- **TO DO**:
Among the records below, find each line that includes the string "definition" and copy it.

- **DATA LISTING**:
--------------------

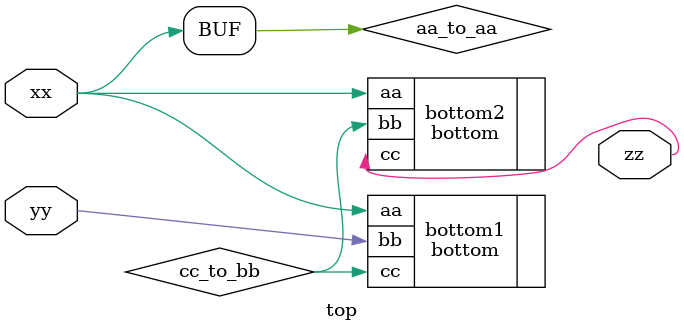
<source format=sv>
module top(xx, yy, zz);	// Module definition start

	input xx, yy;	// Define inputs
	
	output zz;		// Define outputs
	
	wire aa_to_aa;	// Define a wire to connect 'aa's of the two instances.
	wire cc_to_bb;	// Define a wire to connect 'cc' and 'bb'.
	
	assign aa_to_aa = xx;	// Need to connect 'aa_to_aa' to 'xx' as well.
		
	// First instance of bottom module
	bottom bottom1(.aa(aa_to_aa),  // Connect 'aa' of the instance to 'aa_to_aa' wire
				   .bb(yy),		   // Connect 'bb' of the instance directly to 'yy'
				   .cc(cc_to_bb)); // Connect 'cc' of the instance to 'cc_to_bb' wire
						
	// Second instance of bottom module
	bottom bottom2(.aa(aa_to_aa),	// Connect 'aa' of the instance to 'aa_to_aa' wire
				   .bb(cc_to_bb),	// Connect 'bb' of the instance to 'cc_to_bb' wire
				   .cc(zz));		// Connect 'cc' of the instance to 'zz'
				
endmodule 			// Module definition end
</source>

--------------------

- **ANSWER TO THE PROBLEM**:
module top(xx, yy, zz);	// Module definition start
endmodule 			// Module definition end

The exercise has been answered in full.